Well the church is much more like an army than a sales force or a retail company seeking customers. Becoming a Christian is much more like being drafted than volunteering. Your life, once you are in, is no longer your own. It exists for larger purposes and can only contribute meaningfully to the Lord’s work and cause as it is and remains a part of a larger force.
This was the genius of early Christianity and a great source of its power in taking on and conquering the world. In its worship and its work it created an environment that was quite foreign to anything Greco-Roman people were familiar with but it also gave to such people the impression that they were missing something very important and precious and true. One had to be introduced to this new reality and it was a discipline; it required sacrifices of various kinds, and it absolutely required that one’s life be submitted to the interests of the church and kingdom of the Lord Jesus. Many, even many Christians do not understand this today. And it is a cause of the church’s weakness. But the early church understood it very well.
The world needs Christians to demonstrate that their convictions are worth surrendering their freedoms and pleasures for. That is what will impress pagans again as it did in the early centuries.
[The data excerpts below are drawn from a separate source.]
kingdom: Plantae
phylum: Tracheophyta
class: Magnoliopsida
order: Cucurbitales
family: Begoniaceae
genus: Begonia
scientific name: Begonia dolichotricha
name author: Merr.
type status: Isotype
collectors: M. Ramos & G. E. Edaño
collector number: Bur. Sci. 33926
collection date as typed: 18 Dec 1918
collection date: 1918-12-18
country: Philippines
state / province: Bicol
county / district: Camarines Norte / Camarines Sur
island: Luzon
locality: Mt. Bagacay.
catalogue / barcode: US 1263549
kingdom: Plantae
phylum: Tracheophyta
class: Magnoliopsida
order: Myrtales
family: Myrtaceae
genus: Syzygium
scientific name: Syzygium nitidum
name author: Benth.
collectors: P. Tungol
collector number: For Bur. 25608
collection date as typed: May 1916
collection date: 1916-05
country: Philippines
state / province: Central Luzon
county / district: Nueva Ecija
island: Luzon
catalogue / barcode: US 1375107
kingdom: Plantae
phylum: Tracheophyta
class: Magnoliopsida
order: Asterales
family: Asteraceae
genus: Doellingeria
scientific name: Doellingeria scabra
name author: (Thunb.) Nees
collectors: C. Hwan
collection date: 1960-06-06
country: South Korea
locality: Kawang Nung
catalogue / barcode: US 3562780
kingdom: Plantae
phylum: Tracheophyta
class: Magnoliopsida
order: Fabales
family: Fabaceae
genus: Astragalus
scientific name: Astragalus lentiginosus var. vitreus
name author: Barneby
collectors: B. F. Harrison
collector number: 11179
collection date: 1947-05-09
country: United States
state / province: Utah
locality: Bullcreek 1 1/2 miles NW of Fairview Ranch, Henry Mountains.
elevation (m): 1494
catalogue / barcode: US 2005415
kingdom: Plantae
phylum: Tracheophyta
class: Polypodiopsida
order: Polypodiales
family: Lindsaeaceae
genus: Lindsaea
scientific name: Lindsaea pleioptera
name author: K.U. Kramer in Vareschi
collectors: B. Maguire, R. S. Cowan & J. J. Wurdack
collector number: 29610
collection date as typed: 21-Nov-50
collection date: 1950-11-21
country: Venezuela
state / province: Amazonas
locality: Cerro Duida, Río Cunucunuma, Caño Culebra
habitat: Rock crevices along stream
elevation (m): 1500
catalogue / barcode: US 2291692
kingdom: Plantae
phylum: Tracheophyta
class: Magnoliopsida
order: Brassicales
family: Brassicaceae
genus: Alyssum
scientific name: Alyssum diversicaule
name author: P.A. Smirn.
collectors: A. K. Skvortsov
To become a Christian is to become a soldier. To become a Christian is to join an army with all that entails. It becomes a Christian is to live one’s life under orders and for higher purposes than those that can be achieved by any individual in isolation or independence.
Numbers 1 is a summons to see ourselves as Christians should: citizen soldiers of the kingdom of God, under orders, and fulfilling our calling only to the extent that we are serving the greater interests and purposes of the church of God. Numbers 1 poses questions to each of us and requires us to answer them before the Lord: are we living for the church of God? Have we stood up to be counted? Do we find our highest purpose in life the interests of the assembly of the Lord in the world? The answer must in every case be a resounding “Yes!” It is ours to examine ourselves and, where necessary, to repent until it is so.